Our bones hold us up, our muscles move us and the nerves tell the muscles to move the bones. Our bones are held together by ligaments and the bones are moved by muscles. Tendons connect muscles to bones.
Ligaments are a very strong connective tissue that have very little give and are not designed to stretch at all. Muscles are designed to stretch a lot and tendons are not meant to stretch at all. Unfortunately many of us live in a bodily environment where ligaments tend to be overstretched or lax in tone.
Poor posture wrecks havoc on the ligaments of the body, overstretching them in many places of the body where we depend on postural support from the ligaments and muscles rather than the bones. A natural reason for having loose ligaments would be a pregnant woman whose ligaments loosen in preparation for child birth.

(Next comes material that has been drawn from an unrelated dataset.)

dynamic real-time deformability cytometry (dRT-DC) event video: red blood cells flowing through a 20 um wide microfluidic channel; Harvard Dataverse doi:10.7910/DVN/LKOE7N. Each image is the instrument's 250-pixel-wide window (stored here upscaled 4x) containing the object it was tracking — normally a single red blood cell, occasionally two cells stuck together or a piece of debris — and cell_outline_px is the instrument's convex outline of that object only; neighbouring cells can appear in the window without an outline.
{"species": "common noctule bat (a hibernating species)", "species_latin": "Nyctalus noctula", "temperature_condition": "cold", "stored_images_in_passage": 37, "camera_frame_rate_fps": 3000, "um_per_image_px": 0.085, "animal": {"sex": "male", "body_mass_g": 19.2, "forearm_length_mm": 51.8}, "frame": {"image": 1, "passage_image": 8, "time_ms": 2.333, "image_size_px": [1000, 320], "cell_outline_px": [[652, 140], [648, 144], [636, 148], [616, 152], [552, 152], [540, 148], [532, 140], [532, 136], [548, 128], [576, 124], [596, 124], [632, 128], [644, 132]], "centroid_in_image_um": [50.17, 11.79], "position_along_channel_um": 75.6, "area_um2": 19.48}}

When we exercise we don’t want to stretch ligaments or even use them in a sense. They literally want to hold us together and we don’t want to compromise that by stretching them. We want to control all of our movements through our muscles freeing the ligaments to hold us together. Unfortunately poor muscle tone or muscle imbalance often leads to poor alignment or instability in a joint— and our ligaments live in response to the relationships created by opposite muscle groups.

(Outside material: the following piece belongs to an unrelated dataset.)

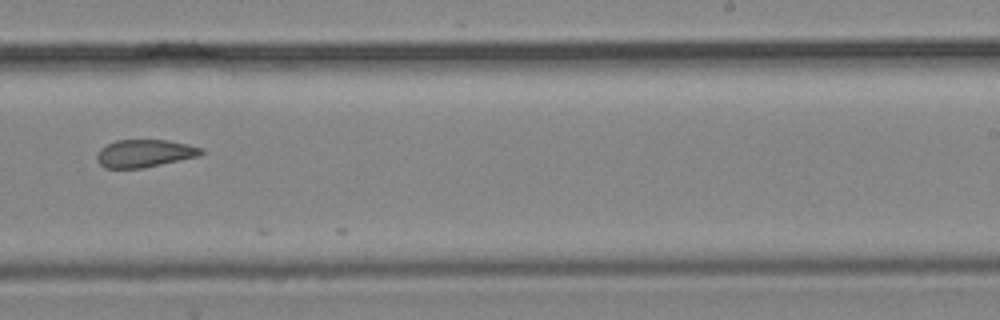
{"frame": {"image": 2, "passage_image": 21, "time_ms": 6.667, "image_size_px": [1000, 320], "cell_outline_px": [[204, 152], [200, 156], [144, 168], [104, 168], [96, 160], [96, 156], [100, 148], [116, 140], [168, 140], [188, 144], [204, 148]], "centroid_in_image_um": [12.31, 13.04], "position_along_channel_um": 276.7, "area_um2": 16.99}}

An injury to a ligament is very different than an injury to a muscle. When you pull a muscle you can work through it if you so choose. It won’t heal faster but you can warm the muscle up and stretch it without doing more damage. The opposite is the case for a ligament. When you exercise with an injured ligament, it warms up and feels good but that good feeling is not healing. An injured ligament needs to rest in order to heal in a way a muscle does not.
It is very important to correctly diagnose your injuries to create the proper protocol for healing.